[7] Of the two grandmothers of Edward III., one, Eleanor of Castile, was pure Spanish, and the other, Joanna of Navarre, was half or more.

[8] Had the male line of Burgundy survived, it would have inherited the crown instead of the House of Bourbon.

[9] This low opinion of Scotch valor was still rife in Shakspeare’s time. The poet in describing the lovers of Portia, makes the German a drunkard, the Frenchman a montebank and the Scotchman a coward.

[10] Green calls this prelate sometimes bishop of Winchester and sometimes bishop of Chichester. He was so swept along by his own rhetoric that he forgot men’s names like the Bastard in King John.

[11] Malone whose researches had been standard authority fifty years when Green wrote, says that two lines only of that incomparable scene were thus taken. But let us be just to Green; his incapacity to discern the touch of Shakspeare, and his inadequate knowledge of Shaksperean literature, are after all, among the least defects of his histories.

[12] The order of the Golden Fleece is still extant.
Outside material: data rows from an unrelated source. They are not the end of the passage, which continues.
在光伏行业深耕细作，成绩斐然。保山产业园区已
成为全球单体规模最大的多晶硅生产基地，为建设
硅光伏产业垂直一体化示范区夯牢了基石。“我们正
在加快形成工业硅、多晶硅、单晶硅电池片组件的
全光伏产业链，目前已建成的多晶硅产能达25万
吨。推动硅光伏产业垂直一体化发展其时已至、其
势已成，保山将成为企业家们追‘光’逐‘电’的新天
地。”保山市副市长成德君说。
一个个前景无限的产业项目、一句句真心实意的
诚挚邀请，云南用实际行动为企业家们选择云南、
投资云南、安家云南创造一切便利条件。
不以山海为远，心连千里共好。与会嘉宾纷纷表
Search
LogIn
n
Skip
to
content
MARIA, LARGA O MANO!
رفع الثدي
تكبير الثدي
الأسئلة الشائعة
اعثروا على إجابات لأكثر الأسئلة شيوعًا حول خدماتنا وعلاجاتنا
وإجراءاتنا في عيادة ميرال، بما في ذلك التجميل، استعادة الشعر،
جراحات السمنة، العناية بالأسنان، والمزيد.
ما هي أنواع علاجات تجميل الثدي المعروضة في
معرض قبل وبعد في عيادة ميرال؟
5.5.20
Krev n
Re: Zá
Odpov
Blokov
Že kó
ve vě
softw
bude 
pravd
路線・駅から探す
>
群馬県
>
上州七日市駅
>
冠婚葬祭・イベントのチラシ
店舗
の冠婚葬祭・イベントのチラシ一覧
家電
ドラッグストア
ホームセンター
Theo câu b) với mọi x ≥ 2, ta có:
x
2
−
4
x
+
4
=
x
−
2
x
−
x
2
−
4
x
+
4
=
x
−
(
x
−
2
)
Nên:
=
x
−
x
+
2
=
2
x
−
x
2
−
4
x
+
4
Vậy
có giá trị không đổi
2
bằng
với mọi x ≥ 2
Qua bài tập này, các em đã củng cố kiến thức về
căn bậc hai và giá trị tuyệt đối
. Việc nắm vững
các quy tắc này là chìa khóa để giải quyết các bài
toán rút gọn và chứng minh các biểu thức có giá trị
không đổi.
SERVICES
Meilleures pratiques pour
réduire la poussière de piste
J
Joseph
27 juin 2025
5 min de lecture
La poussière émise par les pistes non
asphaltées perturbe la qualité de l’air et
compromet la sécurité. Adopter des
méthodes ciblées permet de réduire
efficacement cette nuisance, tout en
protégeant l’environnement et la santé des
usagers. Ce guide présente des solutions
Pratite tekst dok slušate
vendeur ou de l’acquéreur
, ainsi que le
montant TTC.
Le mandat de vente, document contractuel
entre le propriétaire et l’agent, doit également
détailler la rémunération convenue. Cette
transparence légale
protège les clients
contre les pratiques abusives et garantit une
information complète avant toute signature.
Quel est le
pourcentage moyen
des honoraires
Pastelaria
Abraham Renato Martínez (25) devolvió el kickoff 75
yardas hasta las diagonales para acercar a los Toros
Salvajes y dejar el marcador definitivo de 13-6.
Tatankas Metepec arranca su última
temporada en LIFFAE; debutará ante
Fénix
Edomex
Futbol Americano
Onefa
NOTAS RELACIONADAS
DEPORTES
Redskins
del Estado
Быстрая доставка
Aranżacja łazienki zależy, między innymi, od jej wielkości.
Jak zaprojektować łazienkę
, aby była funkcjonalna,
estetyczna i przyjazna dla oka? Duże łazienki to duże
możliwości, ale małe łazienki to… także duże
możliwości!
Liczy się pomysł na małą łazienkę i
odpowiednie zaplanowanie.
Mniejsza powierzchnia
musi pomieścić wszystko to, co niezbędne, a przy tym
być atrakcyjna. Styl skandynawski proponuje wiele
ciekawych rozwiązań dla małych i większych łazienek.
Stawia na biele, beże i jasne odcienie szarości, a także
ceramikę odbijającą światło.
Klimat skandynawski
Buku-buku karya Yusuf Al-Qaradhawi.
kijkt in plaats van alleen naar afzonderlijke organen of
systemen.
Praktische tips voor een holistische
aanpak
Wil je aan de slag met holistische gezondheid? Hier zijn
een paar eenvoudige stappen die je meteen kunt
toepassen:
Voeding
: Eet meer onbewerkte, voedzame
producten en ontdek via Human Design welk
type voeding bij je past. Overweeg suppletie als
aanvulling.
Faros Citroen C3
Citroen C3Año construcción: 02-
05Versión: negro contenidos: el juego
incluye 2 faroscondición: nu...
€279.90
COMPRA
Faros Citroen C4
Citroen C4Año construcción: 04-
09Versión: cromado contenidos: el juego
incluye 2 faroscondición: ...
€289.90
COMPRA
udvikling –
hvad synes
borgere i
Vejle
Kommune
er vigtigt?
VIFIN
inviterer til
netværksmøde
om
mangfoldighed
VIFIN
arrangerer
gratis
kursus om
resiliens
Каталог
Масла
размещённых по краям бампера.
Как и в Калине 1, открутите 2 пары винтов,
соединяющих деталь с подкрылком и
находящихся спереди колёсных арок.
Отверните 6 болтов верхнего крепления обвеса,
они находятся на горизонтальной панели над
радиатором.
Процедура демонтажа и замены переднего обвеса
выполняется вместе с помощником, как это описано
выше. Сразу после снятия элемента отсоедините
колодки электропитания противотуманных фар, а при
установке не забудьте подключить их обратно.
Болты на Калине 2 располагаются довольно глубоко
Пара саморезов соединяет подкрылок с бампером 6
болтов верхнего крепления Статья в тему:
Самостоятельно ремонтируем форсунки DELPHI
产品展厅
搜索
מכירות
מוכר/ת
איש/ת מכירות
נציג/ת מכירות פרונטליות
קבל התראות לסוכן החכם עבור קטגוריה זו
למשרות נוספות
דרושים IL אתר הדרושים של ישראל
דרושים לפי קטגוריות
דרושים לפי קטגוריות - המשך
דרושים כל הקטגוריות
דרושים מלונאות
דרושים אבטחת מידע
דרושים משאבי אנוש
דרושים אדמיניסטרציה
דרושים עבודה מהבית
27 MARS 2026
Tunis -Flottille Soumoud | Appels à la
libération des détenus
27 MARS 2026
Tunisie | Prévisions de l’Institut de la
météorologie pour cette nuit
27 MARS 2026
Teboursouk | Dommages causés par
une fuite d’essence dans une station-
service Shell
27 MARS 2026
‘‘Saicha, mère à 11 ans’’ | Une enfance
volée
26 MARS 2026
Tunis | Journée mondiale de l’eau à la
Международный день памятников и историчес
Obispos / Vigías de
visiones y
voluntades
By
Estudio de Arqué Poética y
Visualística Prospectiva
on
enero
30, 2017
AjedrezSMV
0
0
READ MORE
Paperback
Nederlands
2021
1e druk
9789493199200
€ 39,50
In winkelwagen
The emperor of Austria and the king of Spain, both descendants of Philip, share between them the Grandmastership of the order.

[13] Philip’s third wife was Isabella of Portugal, granddaughter of John of Gaunt, and therefore niece of the cardinal and cousin of Bedford. Isabella was the mother of Charles-the-rash, and it is thus that the Hapsburgs and the Bourbons trace descent from the Plantagenets.

[14] Louis XII. was grandson of Louis of Valentina. Their great-grand-daughter; grand-mother hyphenated below Margaret of Valois was grand-mother of Henry IV. from whom have descended all the branches of the House of Bourbon.

[15] Dunois took his title, count of Dunois, from an estate given him by his half-brother the duke of Orleans, one of those who had stood by his side at the dying bed of Valentina.

[16] Byng was defeated by a French fleet in the Mediterranean. There was no question of his courage or loyalty, but he was none the less condemned to be shot; and the barbarous sentence was carried into effect, Voltaire said it was “pour encourager les autres.”